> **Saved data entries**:
- - - - - - -

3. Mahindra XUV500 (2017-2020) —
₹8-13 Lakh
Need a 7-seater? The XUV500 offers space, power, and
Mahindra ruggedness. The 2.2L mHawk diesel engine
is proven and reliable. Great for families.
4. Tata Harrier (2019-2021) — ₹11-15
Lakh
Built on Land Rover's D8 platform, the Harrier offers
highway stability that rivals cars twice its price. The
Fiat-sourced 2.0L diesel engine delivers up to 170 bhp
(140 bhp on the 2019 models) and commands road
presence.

- - - - - - -

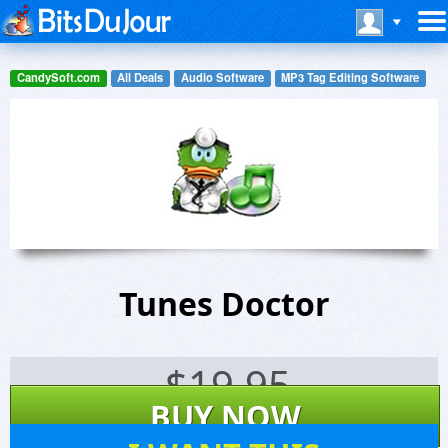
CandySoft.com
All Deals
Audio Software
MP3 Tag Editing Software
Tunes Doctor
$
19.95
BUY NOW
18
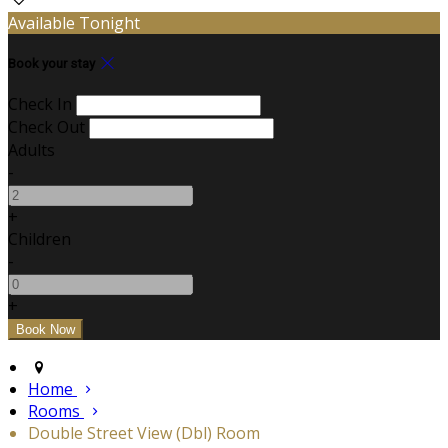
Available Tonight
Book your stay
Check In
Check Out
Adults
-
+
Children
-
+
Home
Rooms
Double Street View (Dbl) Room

- - - - - - -

> **Task prompt**: Nothing but the lines above from the one that has "MP3 Tag Editing Software" down to the one that has "Double Street View (Dbl) Room" belongs in the answer, copied exactly, without pictures.

> **Answer section**:
MP3 Tag Editing Software
Tunes Doctor
$
19.95
BUY NOW
18
Available Tonight
Book your stay
Check In
Check Out
Adults
-
+
Children
-
+
Home
Rooms
Double Street View (Dbl) Room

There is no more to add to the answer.